◆ **Task brief**: All records below are to be set down precisely as written, excluding pictures.

Data excerpts START

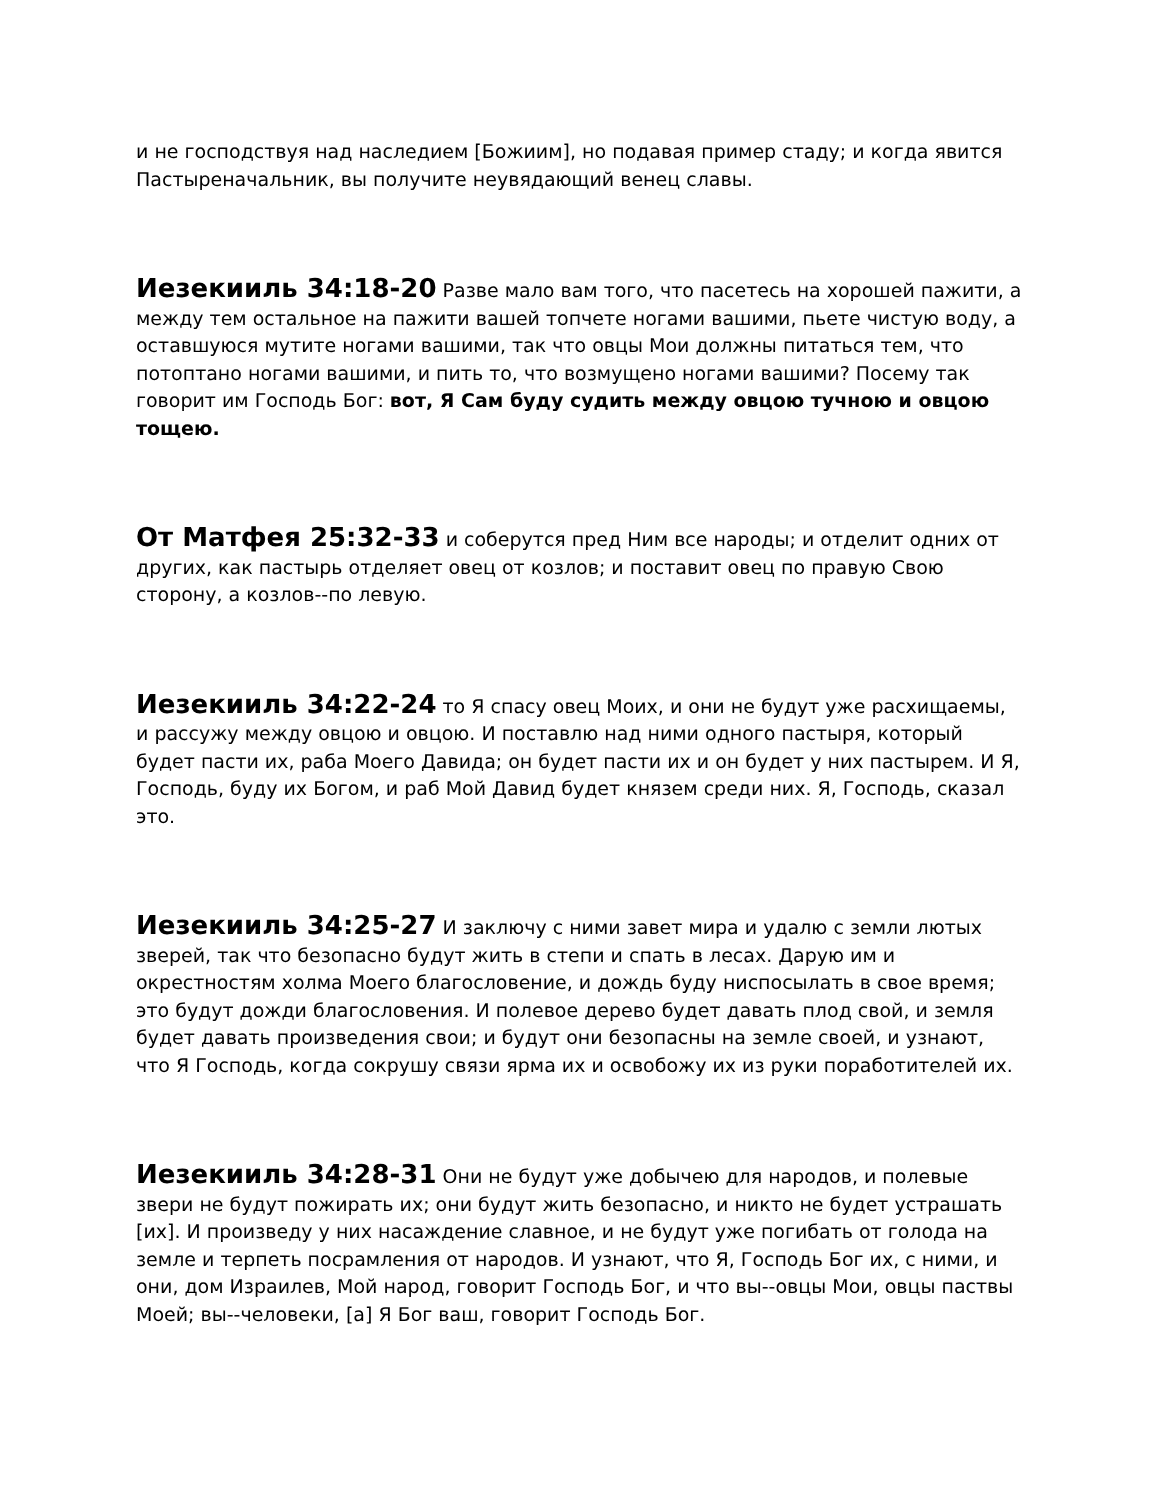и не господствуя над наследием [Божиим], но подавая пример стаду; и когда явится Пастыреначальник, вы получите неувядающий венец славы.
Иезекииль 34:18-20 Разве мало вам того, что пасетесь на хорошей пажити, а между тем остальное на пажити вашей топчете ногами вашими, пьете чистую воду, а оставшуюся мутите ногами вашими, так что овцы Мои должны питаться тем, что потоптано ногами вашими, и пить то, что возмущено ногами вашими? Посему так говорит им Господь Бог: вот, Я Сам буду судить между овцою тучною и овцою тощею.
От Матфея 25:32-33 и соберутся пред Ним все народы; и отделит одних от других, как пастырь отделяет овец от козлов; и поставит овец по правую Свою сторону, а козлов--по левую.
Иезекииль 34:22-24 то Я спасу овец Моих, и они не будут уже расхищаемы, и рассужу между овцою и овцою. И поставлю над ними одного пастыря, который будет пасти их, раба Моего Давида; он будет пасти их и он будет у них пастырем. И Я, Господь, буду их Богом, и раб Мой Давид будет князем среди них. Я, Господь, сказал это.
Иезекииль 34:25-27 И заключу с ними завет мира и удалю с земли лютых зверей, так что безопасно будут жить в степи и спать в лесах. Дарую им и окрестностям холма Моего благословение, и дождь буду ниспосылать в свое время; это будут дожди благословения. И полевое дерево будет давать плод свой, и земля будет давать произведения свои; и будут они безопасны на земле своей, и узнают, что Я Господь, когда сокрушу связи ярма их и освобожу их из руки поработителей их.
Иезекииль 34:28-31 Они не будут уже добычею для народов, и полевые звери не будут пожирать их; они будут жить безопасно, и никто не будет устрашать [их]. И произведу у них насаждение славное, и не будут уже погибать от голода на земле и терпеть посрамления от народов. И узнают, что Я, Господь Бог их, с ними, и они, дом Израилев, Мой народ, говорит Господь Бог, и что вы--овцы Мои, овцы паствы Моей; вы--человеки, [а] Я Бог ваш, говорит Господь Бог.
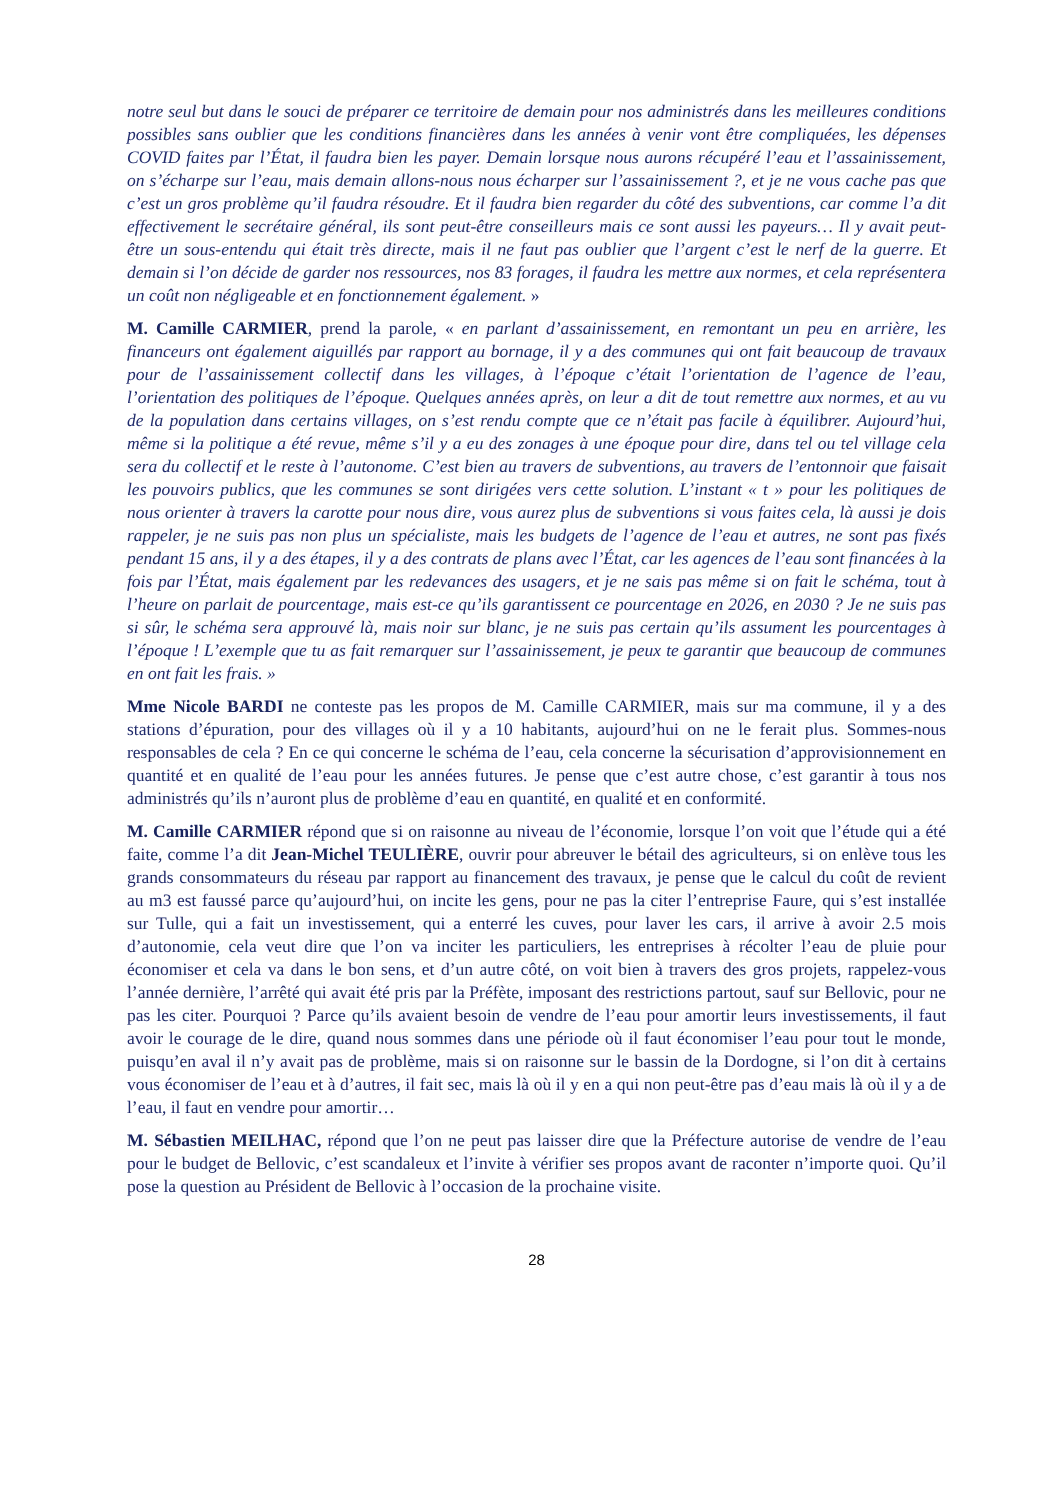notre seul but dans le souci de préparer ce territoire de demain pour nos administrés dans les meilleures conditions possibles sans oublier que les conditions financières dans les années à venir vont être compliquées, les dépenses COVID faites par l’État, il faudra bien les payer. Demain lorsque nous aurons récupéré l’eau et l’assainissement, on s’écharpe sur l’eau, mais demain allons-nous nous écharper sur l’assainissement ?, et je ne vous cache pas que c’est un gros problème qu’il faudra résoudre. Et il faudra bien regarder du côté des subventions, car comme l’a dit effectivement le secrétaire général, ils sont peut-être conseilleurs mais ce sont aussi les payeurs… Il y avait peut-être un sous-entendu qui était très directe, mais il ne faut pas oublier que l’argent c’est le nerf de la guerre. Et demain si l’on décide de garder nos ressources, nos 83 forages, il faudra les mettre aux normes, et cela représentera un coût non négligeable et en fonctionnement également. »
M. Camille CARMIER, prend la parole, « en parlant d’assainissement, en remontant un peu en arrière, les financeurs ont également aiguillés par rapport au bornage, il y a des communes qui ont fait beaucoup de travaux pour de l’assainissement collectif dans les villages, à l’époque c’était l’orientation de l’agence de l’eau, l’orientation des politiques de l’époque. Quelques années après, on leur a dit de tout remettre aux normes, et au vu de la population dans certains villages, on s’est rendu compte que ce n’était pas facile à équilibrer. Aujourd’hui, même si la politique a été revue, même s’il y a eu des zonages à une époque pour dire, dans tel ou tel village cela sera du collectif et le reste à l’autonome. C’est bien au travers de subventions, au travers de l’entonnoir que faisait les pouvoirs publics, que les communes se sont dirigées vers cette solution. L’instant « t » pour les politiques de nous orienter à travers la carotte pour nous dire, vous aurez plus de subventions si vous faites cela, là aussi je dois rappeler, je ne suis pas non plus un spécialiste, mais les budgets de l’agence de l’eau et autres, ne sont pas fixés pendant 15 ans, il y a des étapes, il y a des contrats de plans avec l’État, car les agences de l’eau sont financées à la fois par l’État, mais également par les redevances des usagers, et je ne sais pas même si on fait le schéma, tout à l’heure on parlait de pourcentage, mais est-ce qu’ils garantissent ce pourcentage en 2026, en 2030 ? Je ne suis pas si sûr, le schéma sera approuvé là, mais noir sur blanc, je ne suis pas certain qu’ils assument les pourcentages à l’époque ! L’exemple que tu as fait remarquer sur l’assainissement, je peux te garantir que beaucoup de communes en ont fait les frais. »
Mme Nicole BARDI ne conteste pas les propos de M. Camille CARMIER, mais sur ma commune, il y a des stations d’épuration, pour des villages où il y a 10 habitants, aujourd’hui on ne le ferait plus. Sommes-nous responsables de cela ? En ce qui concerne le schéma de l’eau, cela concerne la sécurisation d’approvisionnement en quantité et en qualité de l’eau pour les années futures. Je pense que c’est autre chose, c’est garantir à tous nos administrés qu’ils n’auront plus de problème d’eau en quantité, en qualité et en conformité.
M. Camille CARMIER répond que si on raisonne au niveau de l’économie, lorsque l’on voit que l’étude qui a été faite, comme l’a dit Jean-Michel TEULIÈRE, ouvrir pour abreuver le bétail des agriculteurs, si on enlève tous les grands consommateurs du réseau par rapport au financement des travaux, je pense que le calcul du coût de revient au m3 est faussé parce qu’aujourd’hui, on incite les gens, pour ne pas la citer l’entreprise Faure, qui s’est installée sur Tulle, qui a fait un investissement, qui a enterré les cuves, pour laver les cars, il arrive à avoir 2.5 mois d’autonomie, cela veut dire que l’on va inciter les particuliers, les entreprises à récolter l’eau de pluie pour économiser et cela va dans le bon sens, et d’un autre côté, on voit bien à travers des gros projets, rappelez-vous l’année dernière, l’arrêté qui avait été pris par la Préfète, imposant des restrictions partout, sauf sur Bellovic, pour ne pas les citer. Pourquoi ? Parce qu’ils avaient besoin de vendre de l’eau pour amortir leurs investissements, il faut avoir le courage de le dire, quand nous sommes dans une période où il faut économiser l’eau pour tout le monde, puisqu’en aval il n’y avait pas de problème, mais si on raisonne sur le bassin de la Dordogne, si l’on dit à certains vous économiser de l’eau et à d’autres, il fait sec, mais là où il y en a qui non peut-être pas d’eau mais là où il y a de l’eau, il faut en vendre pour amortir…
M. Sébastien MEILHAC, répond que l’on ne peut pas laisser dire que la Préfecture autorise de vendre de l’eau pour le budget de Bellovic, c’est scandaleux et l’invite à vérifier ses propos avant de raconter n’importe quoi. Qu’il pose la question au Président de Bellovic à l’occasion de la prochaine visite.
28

Data excerpts END

◆ **Written response**:
и не господствуя над наследием [Божиим], но подавая пример стаду; и когда явится Пастыреначальник, вы получите неувядающий венец славы.
Иезекииль 34:18-20 Разве мало вам того, что пасетесь на хорошей пажити, а между тем остальное на пажити вашей топчете ногами вашими, пьете чистую воду, а оставшуюся мутите ногами вашими, так что овцы Мои должны питаться тем, что потоптано ногами вашими, и пить то, что возмущено ногами вашими? Посему так говорит им Господь Бог: вот, Я Сам буду судить между овцою тучною и овцою тощею.
От Матфея 25:32-33 и соберутся пред Ним все народы; и отделит одних от других, как пастырь отделяет овец от козлов; и поставит овец по правую Свою сторону, а козлов--по левую.
Иезекииль 34:22-24 то Я спасу овец Моих, и они не будут уже расхищаемы, и рассужу между овцою и овцою. И поставлю над ними одного пастыря, который будет пасти их, раба Моего Давида; он будет пасти их и он будет у них пастырем. И Я, Господь, буду их Богом, и раб Мой Давид будет князем среди них. Я, Господь, сказал это.
Иезекииль 34:25-27 И заключу с ними завет мира и удалю с земли лютых зверей, так что безопасно будут жить в степи и спать в лесах. Дарую им и окрестностям холма Моего благословение, и дождь буду ниспосылать в свое время; это будут дожди благословения. И полевое дерево будет давать плод свой, и земля будет давать произведения свои; и будут они безопасны на земле своей, и узнают, что Я Господь, когда сокрушу связи ярма их и освобожу их из руки поработителей их.
Иезекииль 34:28-31 Они не будут уже добычею для народов, и полевые звери не будут пожирать их; они будут жить безопасно, и никто не будет устрашать [их]. И произведу у них насаждение славное, и не будут уже погибать от голода на земле и терпеть посрамления от народов. И узнают, что Я, Господь Бог их, с ними, и они, дом Израилев, Мой народ, говорит Господь Бог, и что вы--овцы Мои, овцы паствы Моей; вы--человеки, [а] Я Бог ваш, говорит Господь Бог.
notre seul but dans le souci de préparer ce territoire de demain pour nos administrés dans les meilleures conditions possibles sans oublier que les conditions financières dans les années à venir vont être compliquées, les dépenses COVID faites par l’État, il faudra bien les payer. Demain lorsque nous aurons récupéré l’eau et l’assainissement, on s’écharpe sur l’eau, mais demain allons-nous nous écharper sur l’assainissement ?, et je ne vous cache pas que c’est un gros problème qu’il faudra résoudre. Et il faudra bien regarder du côté des subventions, car comme l’a dit effectivement le secrétaire général, ils sont peut-être conseilleurs mais ce sont aussi les payeurs… Il y avait peut-être un sous-entendu qui était très directe, mais il ne faut pas oublier que l’argent c’est le nerf de la guerre. Et demain si l’on décide de garder nos ressources, nos 83 forages, il faudra les mettre aux normes, et cela représentera un coût non négligeable et en fonctionnement également. »
M. Camille CARMIER, prend la parole, « en parlant d’assainissement, en remontant un peu en arrière, les financeurs ont également aiguillés par rapport au bornage, il y a des communes qui ont fait beaucoup de travaux pour de l’assainissement collectif dans les villages, à l’époque c’était l’orientation de l’agence de l’eau, l’orientation des politiques de l’époque. Quelques années après, on leur a dit de tout remettre aux normes, et au vu de la population dans certains villages, on s’est rendu compte que ce n’était pas facile à équilibrer. Aujourd’hui, même si la politique a été revue, même s’il y a eu des zonages à une époque pour dire, dans tel ou tel village cela sera du collectif et le reste à l’autonome. C’est bien au travers de subventions, au travers de l’entonnoir que faisait les pouvoirs publics, que les communes se sont dirigées vers cette solution. L’instant « t » pour les politiques de nous orienter à travers la carotte pour nous dire, vous aurez plus de subventions si vous faites cela, là aussi je dois rappeler, je ne suis pas non plus un spécialiste, mais les budgets de l’agence de l’eau et autres, ne sont pas fixés pendant 15 ans, il y a des étapes, il y a des contrats de plans avec l’État, car les agences de l’eau sont financées à la fois par l’État, mais également par les redevances des usagers, et je ne sais pas même si on fait le schéma, tout à l’heure on parlait de pourcentage, mais est-ce qu’ils garantissent ce pourcentage en 2026, en 2030 ? Je ne suis pas si sûr, le schéma sera approuvé là, mais noir sur blanc, je ne suis pas certain qu’ils assument les pourcentages à l’époque ! L’exemple que tu as fait remarquer sur l’assainissement, je peux te garantir que beaucoup de communes en ont fait les frais. »
Mme Nicole BARDI ne conteste pas les propos de M. Camille CARMIER, mais sur ma commune, il y a des stations d’épuration, pour des villages où il y a 10 habitants, aujourd’hui on ne le ferait plus. Sommes-nous responsables de cela ? En ce qui concerne le schéma de l’eau, cela concerne la sécurisation d’approvisionnement en quantité et en qualité de l’eau pour les années futures. Je pense que c’est autre chose, c’est garantir à tous nos administrés qu’ils n’auront plus de problème d’eau en quantité, en qualité et en conformité.
M. Camille CARMIER répond que si on raisonne au niveau de l’économie, lorsque l’on voit que l’étude qui a été faite, comme l’a dit Jean-Michel TEULIÈRE, ouvrir pour abreuver le bétail des agriculteurs, si on enlève tous les grands consommateurs du réseau par rapport au financement des travaux, je pense que le calcul du coût de revient au m3 est faussé parce qu’aujourd’hui, on incite les gens, pour ne pas la citer l’entreprise Faure, qui s’est installée sur Tulle, qui a fait un investissement, qui a enterré les cuves, pour laver les cars, il arrive à avoir 2.5 mois d’autonomie, cela veut dire que l’on va inciter les particuliers, les entreprises à récolter l’eau de pluie pour économiser et cela va dans le bon sens, et d’un autre côté, on voit bien à travers des gros projets, rappelez-vous l’année dernière, l’arrêté qui avait été pris par la Préfète, imposant des restrictions partout, sauf sur Bellovic, pour ne pas les citer. Pourquoi ? Parce qu’ils avaient besoin de vendre de l’eau pour amortir leurs investissements, il faut avoir le courage de le dire, quand nous sommes dans une période où il faut économiser l’eau pour tout le monde, puisqu’en aval il n’y avait pas de problème, mais si on raisonne sur le bassin de la Dordogne, si l’on dit à certains vous économiser de l’eau et à d’autres, il fait sec, mais là où il y en a qui non peut-être pas d’eau mais là où il y a de l’eau, il faut en vendre pour amortir…
M. Sébastien MEILHAC, répond que l’on ne peut pas laisser dire que la Préfecture autorise de vendre de l’eau pour le budget de Bellovic, c’est scandaleux et l’invite à vérifier ses propos avant de raconter n’importe quoi. Qu’il pose la question au Président de Bellovic à l’occasion de la prochaine visite.
28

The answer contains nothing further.